I have a habit of watching old TV-series before bed and my latest project is Criminal Minds. The show is entertaining, although a little repetitive. But, it fits in just enough pseudo-intellectual ideas to stay engaging.
On the episode I watched last night, a neuroscientist, James Fallon kicks off the program by explaining his theory on the mind of a psychopath. Dr. Fallon claims that he has identified certain physiological changes that occur in the womb that deaden certain areas of the brain. A person born with this trait and further conditioned by repeated abuse or acts of violence are destined for psychopathic behavior and likely to become serial killers. I am sure my synopsis does far less justice to the theory than even the television show, but for my purpose the technicals of the argument are unimportant.
The interesting concept being explored here is the application materialism, or the idea that everything has its roots in the material world, including human personalities and intentions. A materialistic argument leaves the door open to both rationalizing and predicting human behavior; naturally it invokes a strong reaction from those who sit more in the ‘free will’ and ‘moral responsibility’ camps. After all, if the foundation of a psychopath is laid in the womb and the condition is triggered by environmental factors, it becomes exceedingly difficult to hand down punishment to the afflicted person.
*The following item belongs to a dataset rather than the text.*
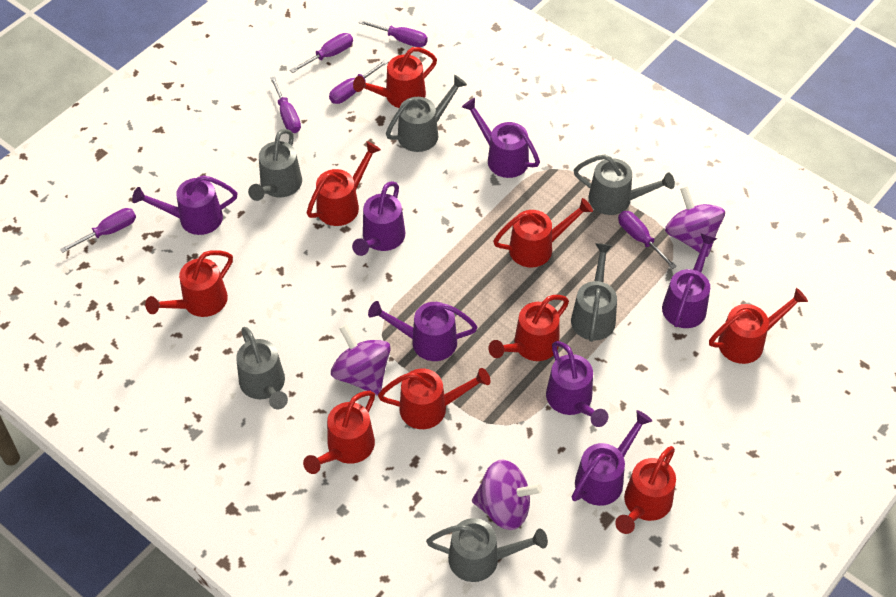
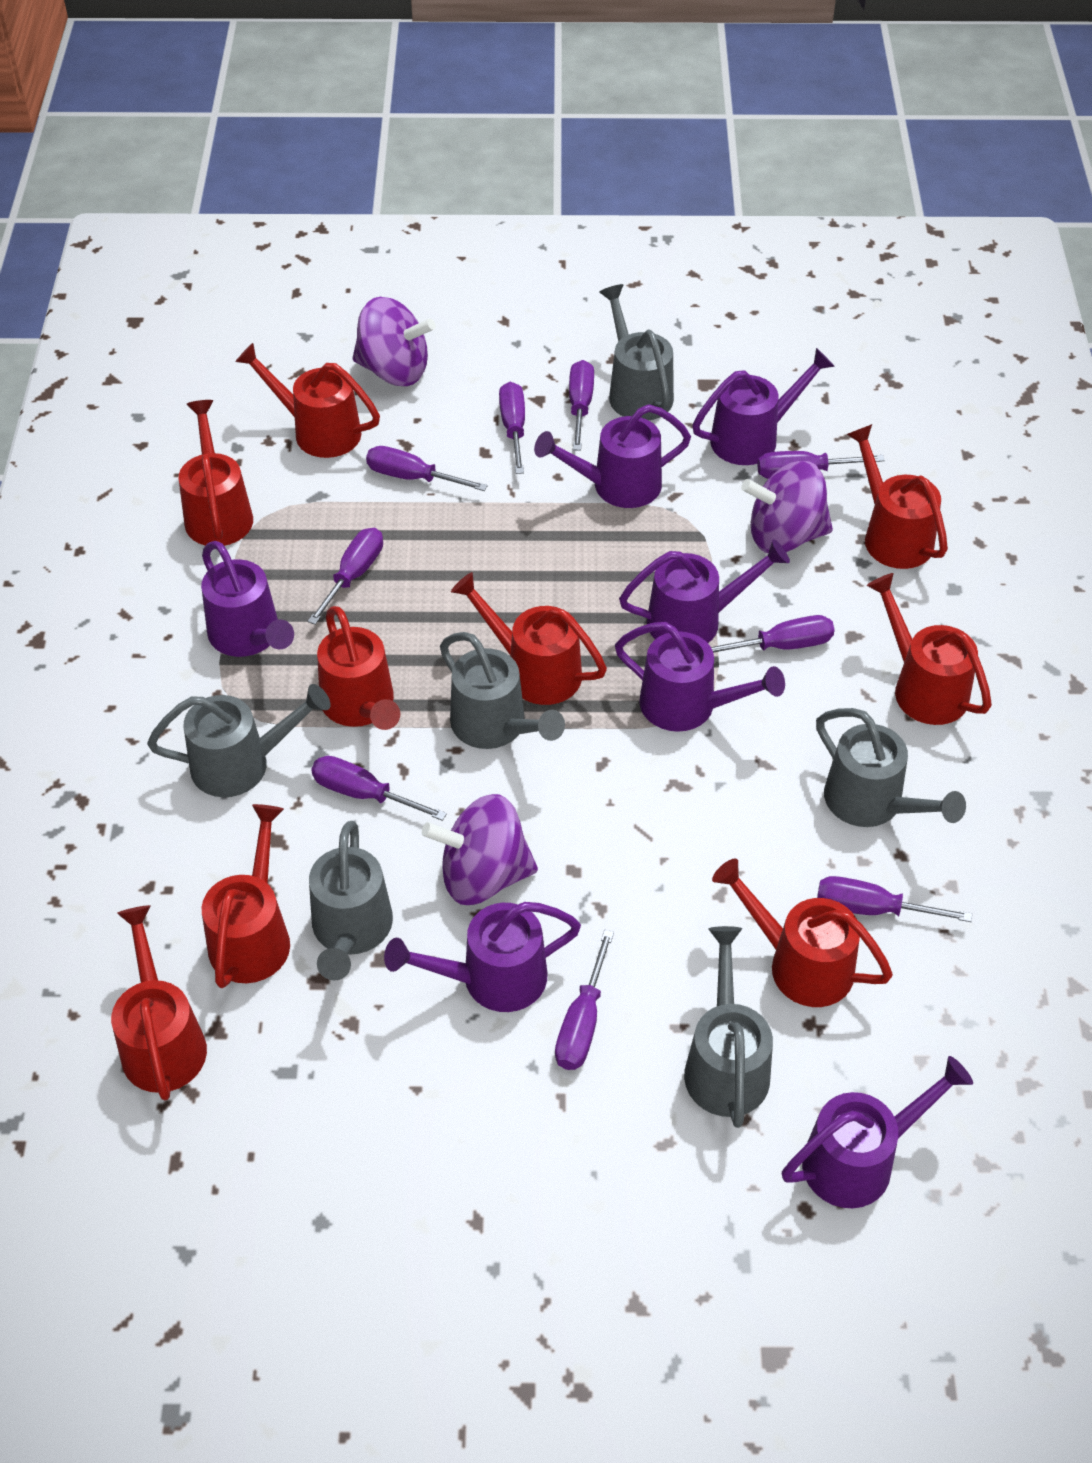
purple screwdriver: [60,208,136,253] [270,76,301,133] [290,33,353,73] [329,59,388,104] [358,19,428,47] [618,211,677,269] = 6 -> [308,528,383,625] [311,756,447,821] [366,446,488,491] [499,382,525,474] [555,930,614,1070] [569,360,594,451] [710,615,835,653] [757,451,885,479] [817,876,972,922] = 9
The counter argument to this idea has always been that not all individuals raised in violent circumstances evolve into serial killers. Dr. Fallon’s argument (albeit on a television drama) is particularly interesting because it gives us a glimpse of the future: what happens when we deduce why some individuals raised in violent circumstances evolve into serial killers and some do not – and what if that reason is solidly outside of the realm of things we can assign accountability for? As we peel back the onion, it becomes harder and harder to support this counter argument.
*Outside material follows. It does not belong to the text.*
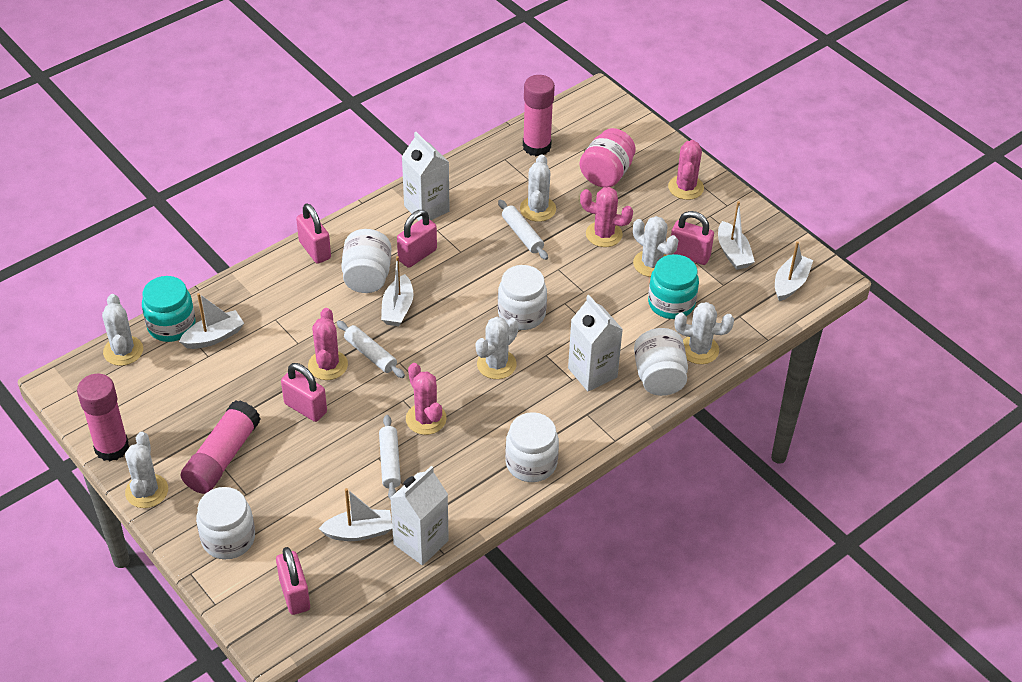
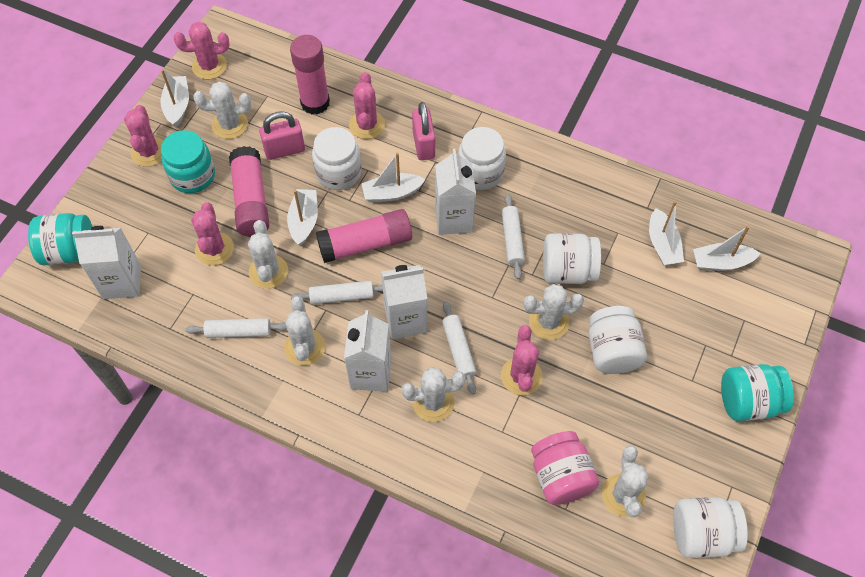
pink cactus: [308,308,348,380] [406,363,447,435] [580,187,633,247] [668,140,704,200] = 4 -> [124,105,164,167] [174,22,230,79] [191,202,234,266] [349,72,385,139] [501,325,543,395] = 5
pink padlock: [276,547,310,615] [281,363,327,422] [296,203,331,264] [397,210,437,268] [671,211,714,265] = 5 -> [259,111,305,160] [412,102,435,160] = 2
turquoise jar: [142,276,195,342] [648,254,699,319] = 2 -> [28,213,92,265] [161,130,215,193] [721,364,794,421] = 3
white carton: [391,466,449,565] [402,132,450,221] [568,295,623,391] = 3 -> [72,226,141,299] [344,310,391,392] [381,265,428,339] [435,149,476,235] = 4
white rolling pin: [337,320,405,378] [379,415,401,500] [498,200,548,260] = 3 -> [185,318,287,338] [291,281,383,304] [442,301,477,394] [502,194,525,279] = 4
My view is that social attitudes toward free will, justice and personal accountability will evolve slowly, slightly lagging the pace of the scientific (or material) discovers that raise these questions. Basically we are doomed to always live in a slightly uncomfortable spot of uncertainty; there really will be no ‘eureka’ moment that resolves these conflicts.
A prominent academic named Dr. Thomas Szasz has been trying to suppress these ‘materialistic’ ideas and their implications for some time through his anti-psychiatry movement (no matter how scary the materialism argument is to you, visiting the Scientologist sponsored CCHR website that works for Dr. Szasz’s vision should be equally as spooky). Wacky scientology website aside, Dr. Szasz’s fundamental beliefs seem to be strongly libertarian. For example, he rejects the idea of involuntary hospitalization of the mentally ill. Likewise, he believes that the right to drugs and the right to suicide are fundamental. While the headline may read that he denies the existence of mental illness, it really is less a denial of the phenomena of mental illness and more about its categorization.
My first, 10,000 foot, gut reaction to his views is that here is a man who has seen the vacuum created by rationalizing away human free will and has firmly rejected it on every front, despite the resulting absurdity of some of his views.
I am left with one thought about the paradox of human free will-moral responsibility-individual accountability and our fundamental nature as material beings: if we are able to rationalize, and in essence justify, socially abhorrent behavior on behalf of certain individuals due to circumstances beyond their control, can we also rationalize, and in essence justify – on similar grounds – a society that punishes such behavior and removes the offender?